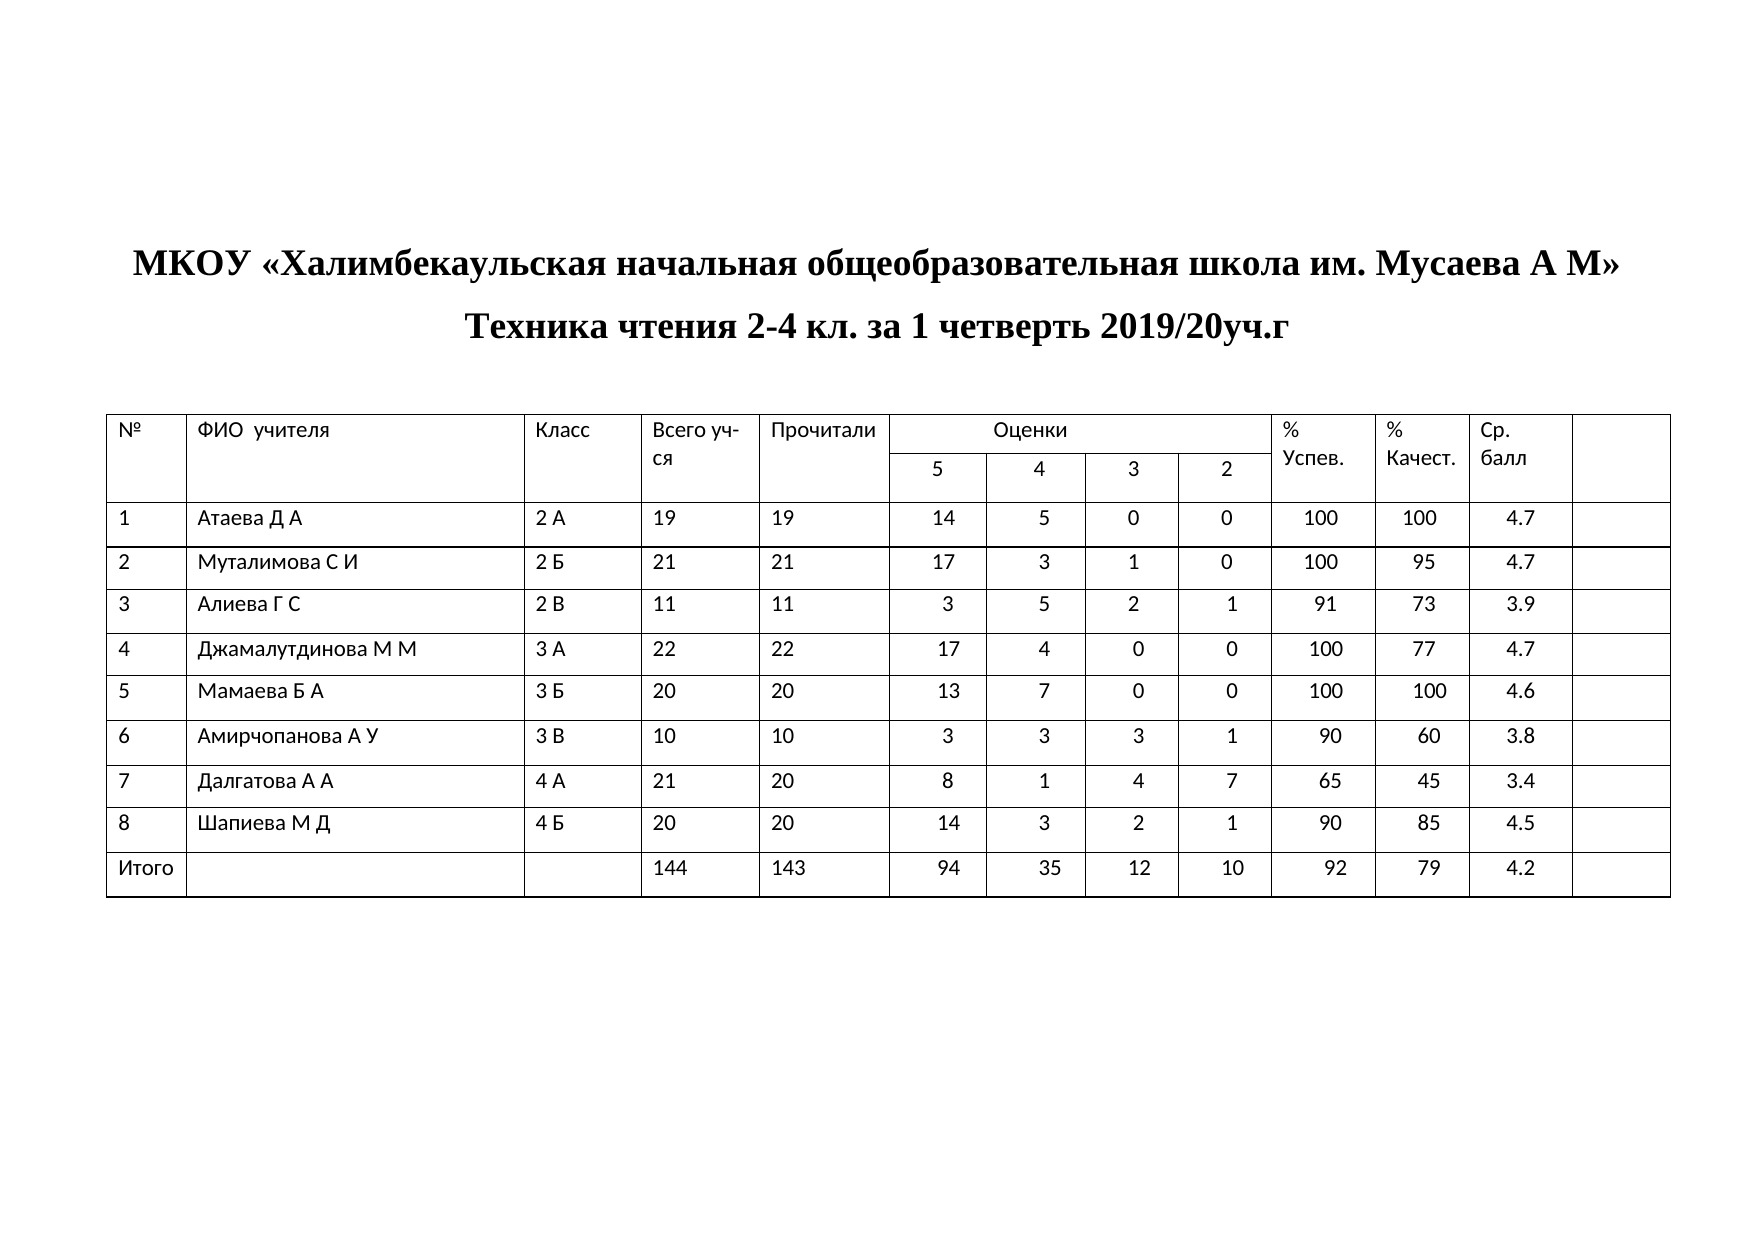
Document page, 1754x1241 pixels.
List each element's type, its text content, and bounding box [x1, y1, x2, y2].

table_cell Атаева Д А [187, 503, 524, 546]
table_cell 20 [642, 808, 759, 852]
table_cell Джамалутдинова М М [187, 634, 524, 675]
table_cell 100 [1272, 548, 1375, 588]
table_cell 17 [890, 634, 986, 675]
table_cell 95 [1376, 548, 1469, 588]
table_cell 8 [890, 766, 986, 807]
table_cell 4.2 [1470, 853, 1572, 896]
table_cell 94 [890, 853, 986, 896]
table_cell 0 [1179, 503, 1271, 546]
table_cell 2 [107, 548, 186, 588]
table_cell 2 Б [525, 548, 641, 588]
table_cell 4.7 [1470, 634, 1572, 675]
table_cell 0 [1179, 634, 1271, 675]
table_cell 13 [890, 676, 986, 720]
table_cell 10 [642, 721, 759, 765]
table_cell Мамаева Б А [187, 676, 524, 720]
table_cell 21 [642, 766, 759, 807]
table_cell 7 [1179, 766, 1271, 807]
table_header % Успев. [1272, 415, 1375, 502]
table_cell 2 [1179, 454, 1271, 502]
table_cell 6 [107, 721, 186, 765]
table_header % Качест. [1376, 415, 1469, 502]
table_cell 1 [1179, 808, 1271, 852]
table_cell 2 В [525, 590, 641, 633]
table_cell 3 [987, 721, 1085, 765]
table_cell 92 [1272, 853, 1375, 896]
table_cell 3.8 [1470, 721, 1572, 765]
table_cell 4.6 [1470, 676, 1572, 720]
table_cell 3 [890, 590, 986, 633]
table_cell 73 [1376, 590, 1469, 633]
table_cell Муталимова С И [187, 548, 524, 588]
table_cell 20 [760, 676, 889, 720]
table_cell 5 [987, 503, 1085, 546]
table_cell 4 А [525, 766, 641, 807]
table_cell [187, 853, 524, 896]
table_cell 5 [987, 590, 1085, 633]
table_cell [1573, 853, 1670, 896]
table_cell 1 [1179, 590, 1271, 633]
table_cell 4.7 [1470, 548, 1572, 588]
table_cell 85 [1376, 808, 1469, 852]
table_cell 3 [987, 548, 1085, 588]
table_header Класс [525, 415, 641, 502]
table_cell 1 [1086, 548, 1178, 588]
table_cell [525, 853, 641, 896]
table_cell 20 [760, 808, 889, 852]
table_cell [1573, 721, 1670, 765]
table_cell 4 [107, 634, 186, 675]
table_cell 2 А [525, 503, 641, 546]
table_cell 5 [890, 454, 986, 502]
table_cell [1573, 634, 1670, 675]
table_cell 19 [760, 503, 889, 546]
table_cell Далгатова А А [187, 766, 524, 807]
table_cell Амирчопанова А У [187, 721, 524, 765]
table_cell 100 [1376, 676, 1469, 720]
table_cell 90 [1272, 721, 1375, 765]
table_cell 4 [987, 454, 1085, 502]
table_cell 0 [1179, 676, 1271, 720]
table_cell 3 Б [525, 676, 641, 720]
table_cell 3.4 [1470, 766, 1572, 807]
table_header Прочитали [760, 415, 889, 502]
table_cell 21 [642, 548, 759, 588]
table_cell 3 [987, 808, 1085, 852]
table_cell 19 [642, 503, 759, 546]
table_cell 3 [1086, 454, 1178, 502]
table_cell 1 [987, 766, 1085, 807]
table_cell 10 [1179, 853, 1271, 896]
table_cell 4.5 [1470, 808, 1572, 852]
table_cell 45 [1376, 766, 1469, 807]
table_cell 21 [760, 548, 889, 588]
table_header Ср. балл [1470, 415, 1572, 502]
table_cell 79 [1376, 853, 1469, 896]
table_cell 4.7 [1470, 503, 1572, 546]
table_cell 10 [760, 721, 889, 765]
table_cell 100 [1272, 676, 1375, 720]
table_cell 3.9 [1470, 590, 1572, 633]
text МКОУ «Халимбекаульская начальная общеобразовательная школа им. Мусаева А М» [118, 240, 1636, 283]
table_cell Шапиева М Д [187, 808, 524, 852]
table_cell 91 [1272, 590, 1375, 633]
table_cell 65 [1272, 766, 1375, 807]
table_cell 4 [1086, 766, 1178, 807]
table_cell 3 [107, 590, 186, 633]
table_cell 20 [760, 766, 889, 807]
table_cell 22 [642, 634, 759, 675]
table_cell 100 [1376, 503, 1469, 546]
table_cell 14 [890, 503, 986, 546]
table_cell 90 [1272, 808, 1375, 852]
table_cell 12 [1086, 853, 1178, 896]
table_header [1573, 415, 1670, 502]
table_cell 8 [107, 808, 186, 852]
table_cell 35 [987, 853, 1085, 896]
table_cell 5 [107, 676, 186, 720]
table_cell 20 [642, 676, 759, 720]
table_cell 60 [1376, 721, 1469, 765]
table_cell 3 В [525, 721, 641, 765]
table_cell 2 [1086, 590, 1178, 633]
table_cell 0 [1086, 676, 1178, 720]
table_cell 100 [1272, 634, 1375, 675]
table_cell 7 [987, 676, 1085, 720]
table_cell 0 [1086, 634, 1178, 675]
table_cell 4 Б [525, 808, 641, 852]
table_header ФИО учителя [187, 415, 524, 502]
table_cell [1573, 676, 1670, 720]
table_cell Итого [107, 853, 186, 896]
table_cell [1573, 766, 1670, 807]
table_cell 0 [1179, 548, 1271, 588]
table_header Всего уч-ся [642, 415, 759, 502]
table_header № [107, 415, 186, 502]
table_cell 11 [760, 590, 889, 633]
table_cell 77 [1376, 634, 1469, 675]
table_cell [1573, 548, 1670, 588]
table_cell [1573, 808, 1670, 852]
table_cell 144 [642, 853, 759, 896]
table_cell 11 [642, 590, 759, 633]
table_cell 2 [1086, 808, 1178, 852]
table_cell 1 [107, 503, 186, 546]
table_cell 3 [1086, 721, 1178, 765]
table_cell 22 [760, 634, 889, 675]
table_cell 14 [890, 808, 986, 852]
table_cell 143 [760, 853, 889, 896]
table_cell 4 [987, 634, 1085, 675]
table_cell 100 [1272, 503, 1375, 546]
table_cell 3 [890, 721, 986, 765]
table_cell 0 [1086, 503, 1178, 546]
text Техника чтения 2-4 кл. за 1 четверть 2019/20уч.г [118, 304, 1636, 347]
table_cell [1573, 590, 1670, 633]
table_cell Алиева Г С [187, 590, 524, 633]
table_cell 7 [107, 766, 186, 807]
table_cell 3 А [525, 634, 641, 675]
table_header Оценки [890, 415, 1271, 453]
table_cell 1 [1179, 721, 1271, 765]
table_cell 17 [890, 548, 986, 588]
table_cell [1573, 503, 1670, 546]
************
**What you will do**. Your task is to copy each line of the data above that holds "text".

**Response to this exercise**.
List each element's type, its text content, and bounding box [x1, y1, x2, y2].
text МКОУ «Халимбекаульская начальная общеобразовательная школа им. Мусаева А М» [118, 240, 1636, 283]
text Техника чтения 2-4 кл. за 1 четверть 2019/20уч.г [118, 304, 1636, 347]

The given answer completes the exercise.